Sur ce, Bernard Bonnet nous raconte comment il s’est fait piétiner par un troupeau de vaches étant enfant. Il s’en est sorti indemne, rassurez-vous.

« A l’époque » raconte-t-il « tous les enfants aspiraient à devenir ouvrier à Donges ou Cordemais, à avoir sa table en Formica et à quitter Lavau et ses conditions de vie parfois rudes. Sur 15 fermes à l’époque il en reste 5, en grande partie préservées grâce au remembrement » dont le GAEC des marais, tenu par Pierrick BONNET (frère de Bernard) et Hervé MOINAUD.
Ce sont ces deux agriculteurs qui nous accueillent chez eux. Ils nous expliquent précisément comment ils gèrent leur exploitation.

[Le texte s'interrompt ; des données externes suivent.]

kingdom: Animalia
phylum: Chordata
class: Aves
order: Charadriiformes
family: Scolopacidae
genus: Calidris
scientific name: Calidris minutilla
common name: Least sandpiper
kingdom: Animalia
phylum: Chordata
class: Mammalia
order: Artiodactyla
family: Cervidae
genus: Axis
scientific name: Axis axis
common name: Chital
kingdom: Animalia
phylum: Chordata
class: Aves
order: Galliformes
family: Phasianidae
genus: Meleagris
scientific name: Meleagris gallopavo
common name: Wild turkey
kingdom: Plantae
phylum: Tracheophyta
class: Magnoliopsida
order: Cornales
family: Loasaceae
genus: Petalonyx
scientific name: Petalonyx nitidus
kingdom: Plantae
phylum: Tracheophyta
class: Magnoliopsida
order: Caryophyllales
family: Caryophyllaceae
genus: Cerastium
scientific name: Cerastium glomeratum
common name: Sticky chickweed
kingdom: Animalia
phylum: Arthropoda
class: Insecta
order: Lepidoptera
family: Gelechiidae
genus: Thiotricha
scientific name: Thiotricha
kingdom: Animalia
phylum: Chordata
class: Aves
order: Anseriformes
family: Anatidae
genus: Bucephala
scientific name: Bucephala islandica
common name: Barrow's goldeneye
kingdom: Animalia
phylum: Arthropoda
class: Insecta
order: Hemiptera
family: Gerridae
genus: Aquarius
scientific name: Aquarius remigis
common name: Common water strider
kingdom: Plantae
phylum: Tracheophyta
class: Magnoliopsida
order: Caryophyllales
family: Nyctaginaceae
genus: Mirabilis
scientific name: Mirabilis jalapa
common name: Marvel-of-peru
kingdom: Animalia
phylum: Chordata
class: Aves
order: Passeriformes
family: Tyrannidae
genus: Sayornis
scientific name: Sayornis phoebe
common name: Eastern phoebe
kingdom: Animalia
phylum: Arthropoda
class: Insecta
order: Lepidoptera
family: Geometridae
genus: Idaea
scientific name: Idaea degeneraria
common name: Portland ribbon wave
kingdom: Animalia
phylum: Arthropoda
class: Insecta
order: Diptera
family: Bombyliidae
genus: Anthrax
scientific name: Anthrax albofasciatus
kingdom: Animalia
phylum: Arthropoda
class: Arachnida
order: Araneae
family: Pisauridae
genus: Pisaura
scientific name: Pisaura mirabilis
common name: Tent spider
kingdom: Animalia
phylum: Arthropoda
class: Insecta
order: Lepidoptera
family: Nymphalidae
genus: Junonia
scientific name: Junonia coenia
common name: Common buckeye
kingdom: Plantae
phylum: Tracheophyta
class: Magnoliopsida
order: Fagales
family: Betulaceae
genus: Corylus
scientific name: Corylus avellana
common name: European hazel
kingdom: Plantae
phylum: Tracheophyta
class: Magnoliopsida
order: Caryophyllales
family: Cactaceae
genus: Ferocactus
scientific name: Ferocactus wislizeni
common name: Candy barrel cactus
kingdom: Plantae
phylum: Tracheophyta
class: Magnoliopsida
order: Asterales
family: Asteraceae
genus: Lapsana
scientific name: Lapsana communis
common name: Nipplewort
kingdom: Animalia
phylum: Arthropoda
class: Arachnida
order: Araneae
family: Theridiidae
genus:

Pour eux c’est un choix de vie, et loin de subir leur condition, ils ont une vision. Leur exploitation est depuis longtemps en biologique, ils vendent en circuit court et travaillent sur le bien-être animal. Leur réflexion du moment se porte sur l’abattage à la ferme. Des solutions existent mais les réglementations sanitaires sont extrêmement strictes en la matière. Sans parler des pratiques abjectes pratiquées par certains abattoirs et qui font la une de l’actualité régulièrement, pouvoir abattre les animaux sur place, c’est aussi pour eux un stress énorme en moins pour leurs bovins. Ce qui se ressent également sur la qualité de la viande.
Convaincus et convaincants, le discours optimiste de ces deux professionnels est une heureuse surprise dans un monde agricole qui apparait souvent comme sinistré. Les membres d’Imagine LA posent de nombreuses questions et nous terminons cette échange autour d’un verre de cidre artisanal, d’une tarte aux pomme et d’un paté de sanglier des marais fait maison.

Fin de la journée, nous avons partagé avec Marie Christine veillet, Hervé Moinaud Bernard et Pierrick Bonnet bien plus qu’une part de tarte aux pommes ou qu’une tranche de pâté de sanglier. Nous avons partagé des tranches de vie, la vie du passé, la vie du présent. Le point positif est que tous les membres, mouillés mais heureux, ont eu envie de revenir se promener à Lavau, l’insolite.